Yang terakhir ada nama RA Kartini, seorang pahlawan wanita yang menginspirasi kaum wanita untuk dapat hidup lebih baik.

Semua orang tahu ketiga tokoh tersebut, namun belum tentu kita tahu siapa orang yang telah mendidik mereka sebelumnya. Ternyata ketiga tokoh tersebut bertautan pada satu guru yang bernama KH Shaleh Darat. Seorang ulama terkemuka dari Semarang.

Untuk itu penting bagi kita untuk mengenal siapa KH Shalih Darat, guna meneladi hidupnya serta menghormati perjuangan.

Inilah biografi singkat KH Sholeh Darat, gurunya para guru bangsa.

Masa Kecil KH Shalih Darat

dakwahafkn.wordpress.com

KH Shalih Darat lahir dari keluarga dan lingkungan ulama.
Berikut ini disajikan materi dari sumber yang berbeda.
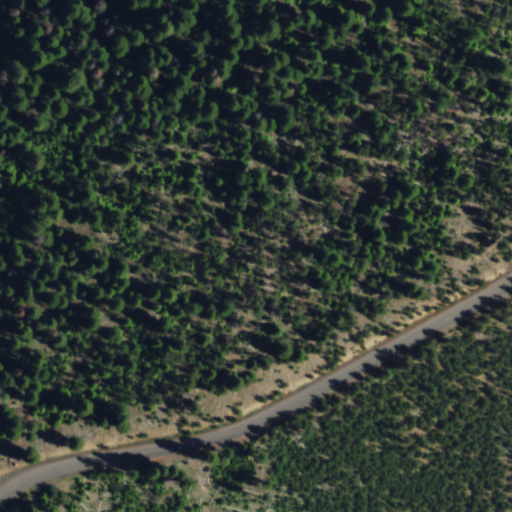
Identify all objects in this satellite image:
road: (264, 414)
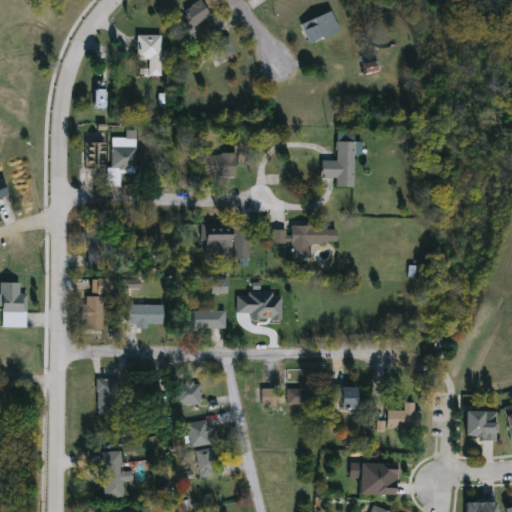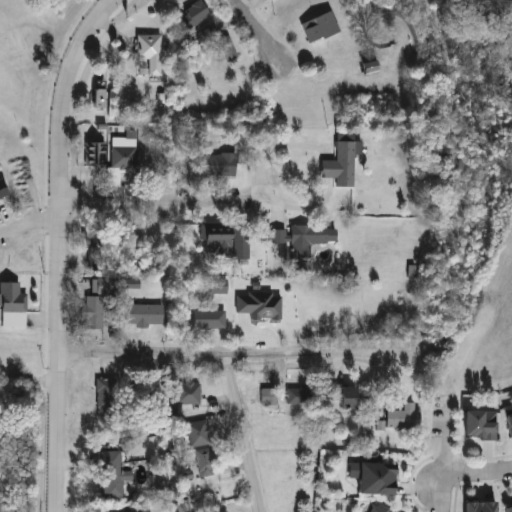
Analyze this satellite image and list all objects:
building: (192, 13)
building: (192, 14)
building: (317, 28)
building: (318, 28)
road: (262, 32)
building: (224, 49)
building: (225, 50)
building: (148, 52)
building: (148, 53)
building: (366, 64)
building: (366, 65)
building: (97, 99)
building: (97, 100)
road: (274, 143)
building: (93, 152)
building: (93, 153)
building: (121, 157)
building: (121, 158)
building: (339, 161)
building: (340, 161)
building: (217, 166)
building: (218, 166)
road: (59, 167)
road: (140, 197)
building: (301, 239)
building: (302, 239)
building: (212, 241)
building: (213, 241)
building: (239, 242)
building: (240, 243)
building: (98, 287)
building: (98, 287)
building: (11, 307)
building: (11, 307)
building: (91, 314)
building: (92, 314)
building: (143, 316)
building: (143, 316)
building: (202, 320)
building: (202, 320)
road: (86, 350)
road: (259, 352)
road: (26, 378)
building: (111, 382)
building: (111, 383)
building: (185, 393)
building: (186, 393)
building: (153, 395)
building: (300, 395)
building: (153, 396)
building: (300, 396)
building: (265, 397)
building: (265, 397)
building: (341, 397)
building: (341, 397)
building: (400, 418)
building: (400, 418)
building: (507, 419)
building: (507, 419)
building: (477, 425)
building: (477, 426)
road: (53, 430)
road: (236, 432)
building: (196, 434)
building: (196, 435)
road: (451, 459)
building: (202, 464)
building: (203, 464)
building: (110, 474)
building: (110, 474)
road: (481, 474)
building: (373, 480)
building: (374, 480)
building: (477, 507)
building: (477, 507)
building: (506, 508)
building: (507, 508)
building: (374, 510)
building: (374, 510)
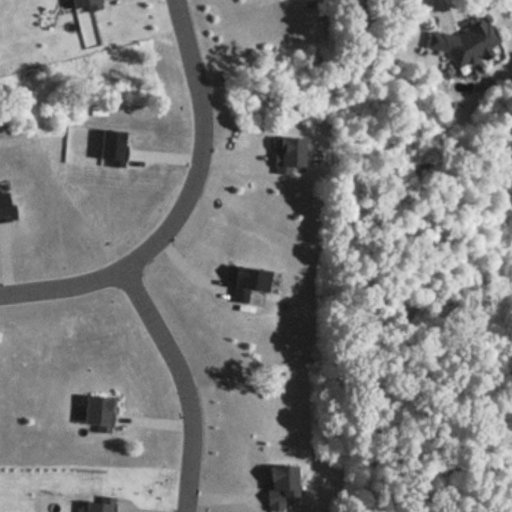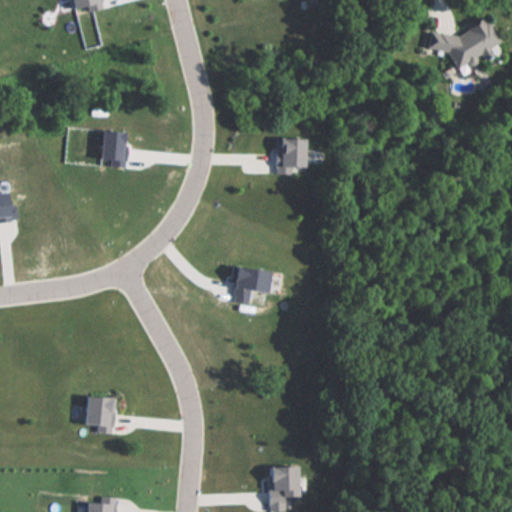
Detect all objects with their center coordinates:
road: (438, 8)
building: (463, 44)
road: (185, 207)
road: (187, 382)
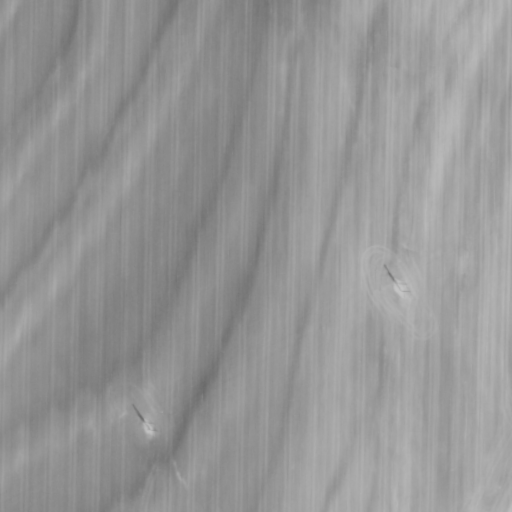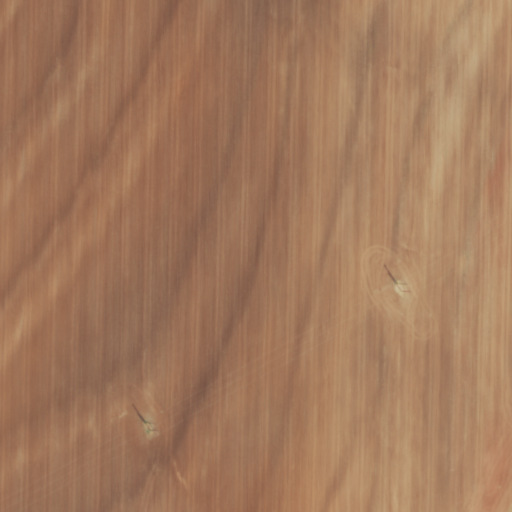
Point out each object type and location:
power tower: (397, 287)
power tower: (144, 427)
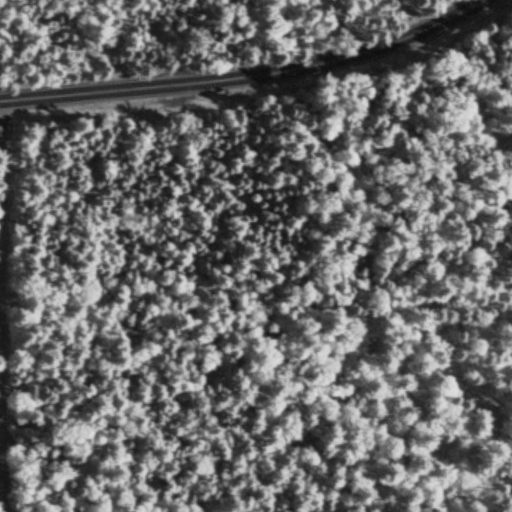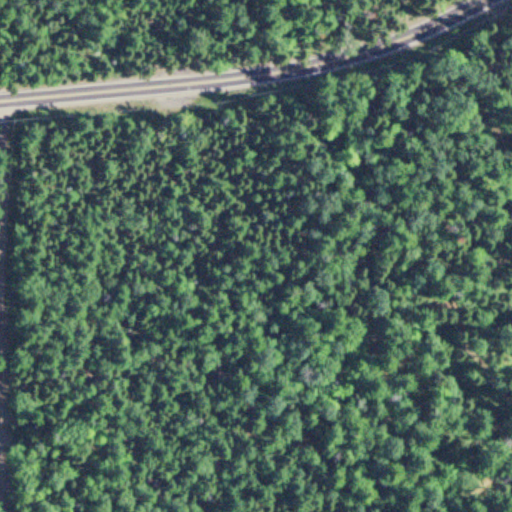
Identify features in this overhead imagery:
road: (361, 41)
road: (128, 69)
park: (479, 451)
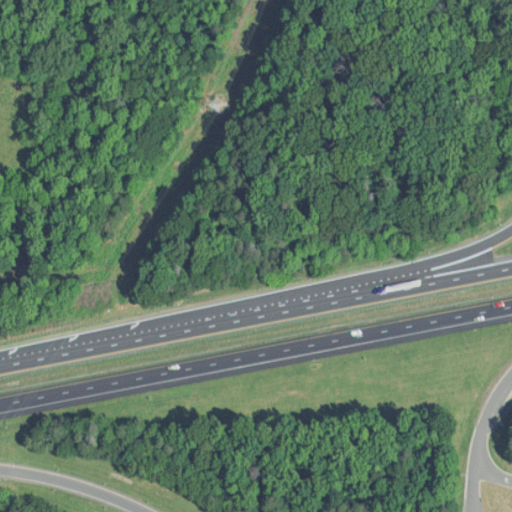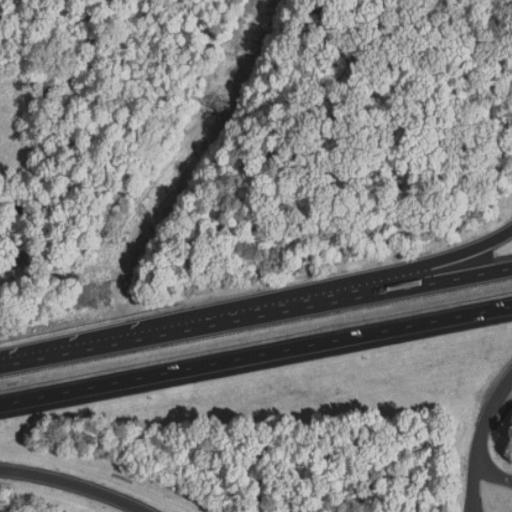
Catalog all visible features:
road: (258, 304)
road: (256, 318)
road: (256, 356)
road: (490, 410)
road: (489, 470)
road: (475, 480)
road: (75, 484)
parking lot: (472, 504)
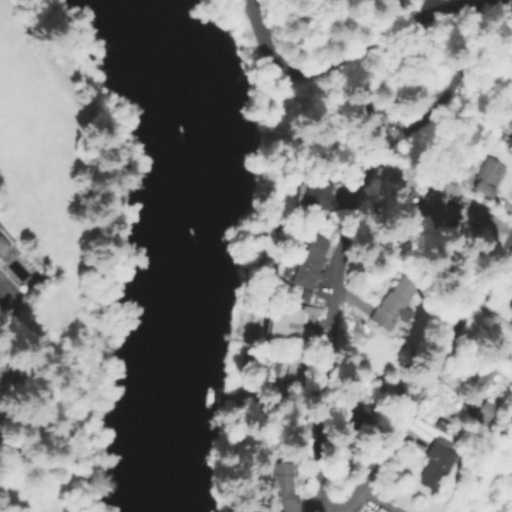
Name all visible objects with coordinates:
road: (357, 44)
building: (369, 116)
building: (367, 118)
building: (485, 177)
building: (487, 177)
building: (310, 196)
building: (314, 198)
building: (434, 203)
building: (436, 204)
building: (5, 247)
building: (4, 251)
river: (182, 251)
building: (306, 271)
building: (393, 301)
building: (393, 303)
building: (280, 321)
building: (285, 327)
building: (284, 368)
building: (4, 376)
building: (288, 379)
building: (478, 380)
building: (479, 381)
building: (6, 382)
road: (312, 407)
building: (481, 412)
building: (353, 425)
building: (435, 462)
building: (437, 463)
building: (278, 487)
building: (282, 488)
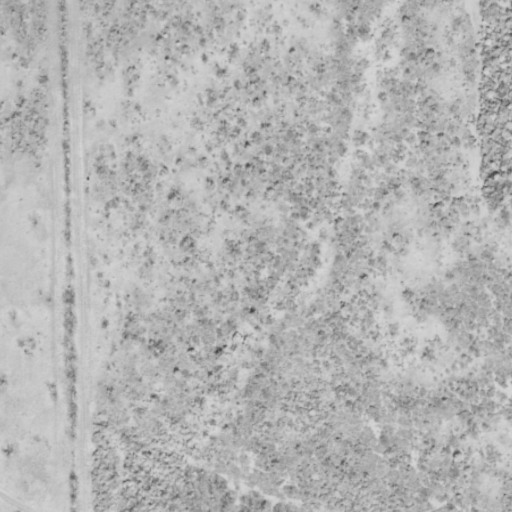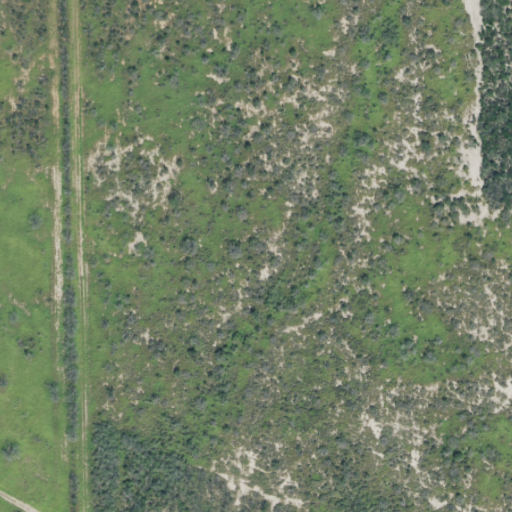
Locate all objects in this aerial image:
road: (14, 504)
Ayahnya adalah ulama pejuang yang bernama KH Umar. Kyai Umar bersama Pangeran Diponegoro berjuang melawan Belanda pada perang Jawa.

KH Shalih Darat lahir di Desa Kedung Jumbleng, Kecamatan Mayong, Kabupaten Jepara pada sekitar tahun 1820, dengan nama Muhammad Shalih.

Imbuhan nama Darat didapatkan karena beliau tinggal di kawasan dekat pantai utara Semarang, yakni kampung Mlayu Darat

Sebagai seorang putra kyai, tentu saja Shalih kecil dididik dan didorong untuk banyak belajar agama, agar dapat melanjutkan estafet dakwah ayahnya.

Masa kecilnya beliau banyak berinteraksi pada ulama-ulama teman seperjuangan ayahnya.

 


Perjalanan Menimba Ilmu

youtube.com

Kyai Shalih dikenal sebagai seorang alim berilmu tinggi. Masa mudanya beliau dipenuhi dengan ilmu dan ilmu, berkelana mencari ilmu dari satu ulama ke ulama yang lain.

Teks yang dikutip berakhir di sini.